Soon You May Be Able to Try On Clothing With Your Xbox

Impact

We shop online for pretty much everything these days, but there's still the everlasting problem: not knowing whether the things we bought will actually look good on us.

Countless companies have tried addressing the problem with all sorts of software and virtual reality-like gizmos. The latest? A Dublin-based company called Von Bismark has released its virtual shopping app on Xbox One.

Von Bismark, which specializes in "virtual commerce," first teased the gaming-meets-shopping experience in March. But it wasn't until last week that the app, the Mall, became available to Xbox console owners in the United States, according to Video Gamez Network

We haven't tried it yet, but we're... skeptical.

Mic/Von Bismark
Mic/123 Kinect

Using the Kinect technology in XBox (y'know, the one the Wii uses), users scroll through a selection of merchandise and see the clothes projected on top of their bodies, helping them better visualize how they'd fit. 

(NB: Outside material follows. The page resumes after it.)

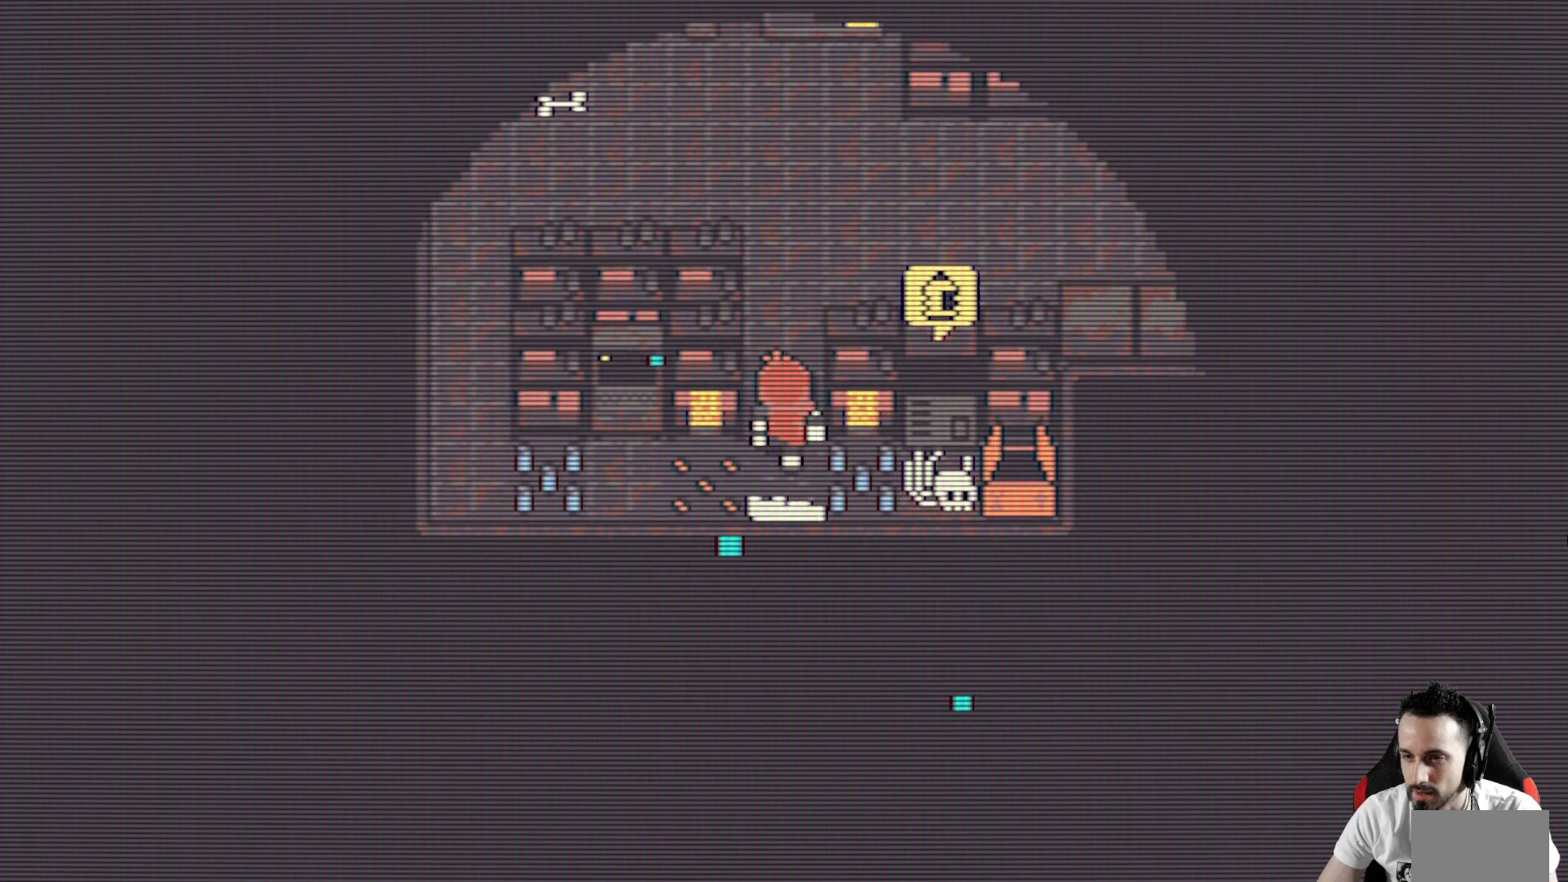
{"keys": ["left", "x"], "events": [[117, "up", "up"], [150, "down", "down"], [350, "left", "down"], [384, "down", "up"]]}
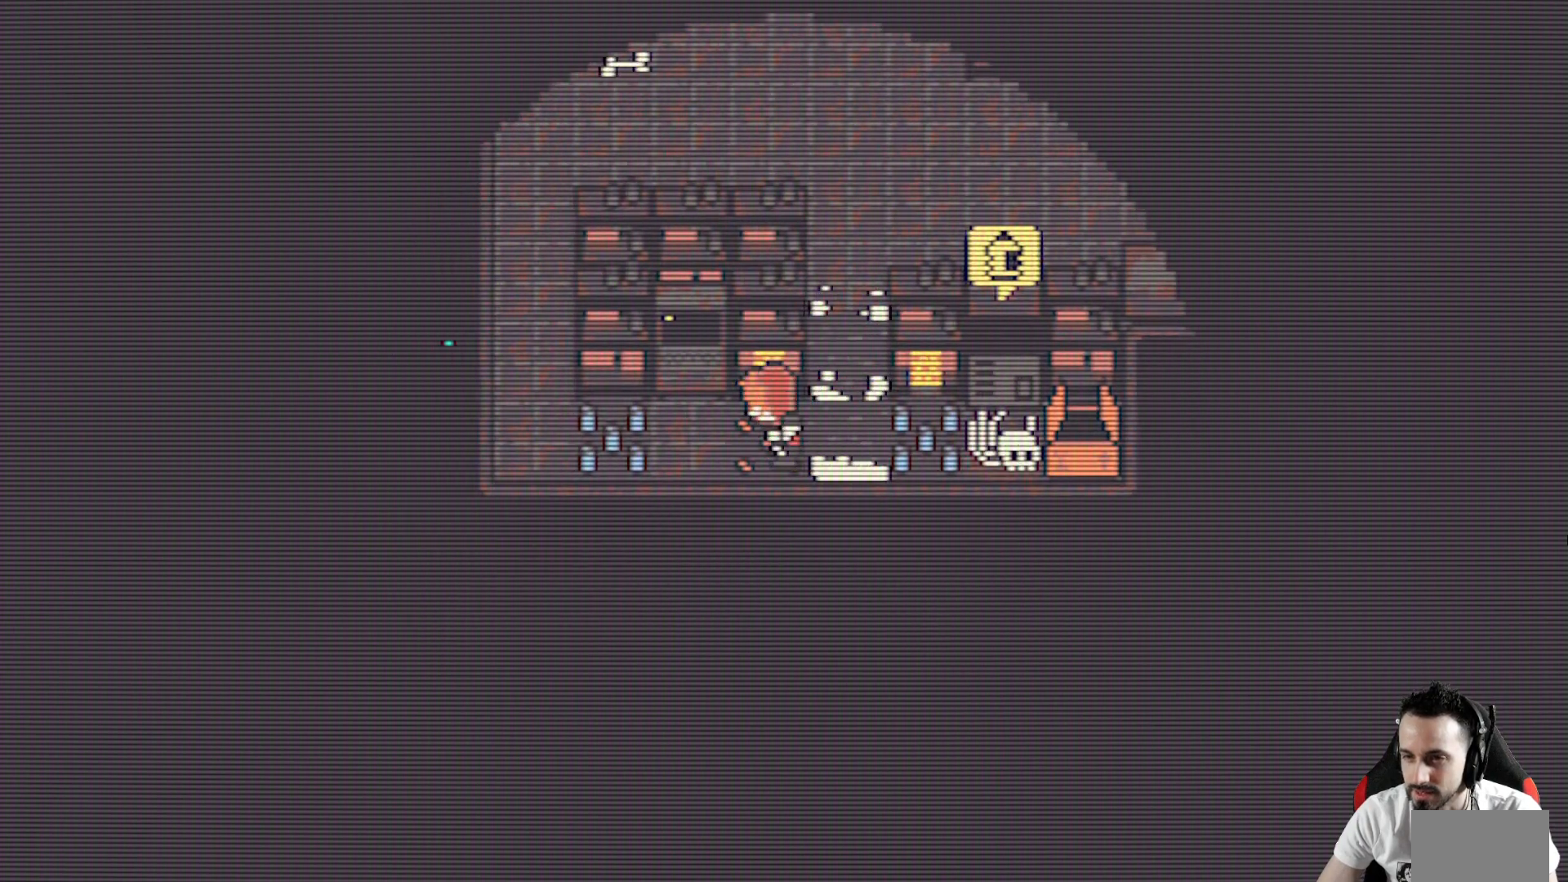
{"keys": [], "events": [[84, "up", "down"], [117, "left", "up"], [267, "space", "down"], [267, "up", "up"], [267, "x", "up"], [367, "space", "up"]]}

If you're thinking, "OMG, just like in Clueless!" there is an important difference: The Mall app isn't focused on your current wardrobe, however, so much as it's focused on encouraging you to shop for new clothes. The clothing options are chosen from a store, and you can click to buy what you like directly via the XBox, using a separate app called PowaTag that stores information for an easy checkout, according to a press release from the company. 

Mic/123 Kinect

Von Bismark hopes to cash in on the fact that you likely already have a TV in your living room.

"The Mall on Xbox One is the first giant step in our vision to create more beautiful, physically engaging ecommerce experience, delivered through the largest piece of visual real estate you own — the living room TV," Eoghan O'Sullivan, the CEO of Von Bismark said in a press statement

"The Xbox One is the perfect device to launch on — it's incredibly powerful, built for smooth interaction and with the Kinect camera we can bring you as close to physically trying on the clothing as you will ever get when shopping online."

Mic/123 Kinect

Another attempt to solve a shopping problem: This isn't the first time the 1995 innovation seen in Clueless has served as inspiration. This year, one company released an app called the Cloth that lets you do just that, saving and organizing photos of your favorite outfits to make getting dressed in the morning easier. 

Other companies have tried to enhance the online shopping experience with virtual try-on rooms. In 2013, "virtual dressing room" company Qvit introduced 3-D avatars for online shopping users, with bodies that resembled their own so users could then "try" on clothes, according to the Huffington Post

In 2011, Topshop tried to bring similar technology to stores, incorporating the Xbox Kinect software into "augmented reality changing rooms," with which shoppers could see virtual samples of the clothing overlaid on their bodies.

Needless to say, that kind of technology has yet to reach most shoppers, and it's too early to tell whether the shopping app the Mall will do well. If you're the kind of person who sends friends blurry photos of yourself trying on store outfits, then you might enjoy the share option on the app: Users can take a photo of themselves wearing an outfit and send to friends.

But chances are a floating dress won't solve the problem of online shopping or virtual dressing. There is just something about feeling the material on your body and seeing how it drapes just right (or not so right) that makes IRL shopping worthwhile.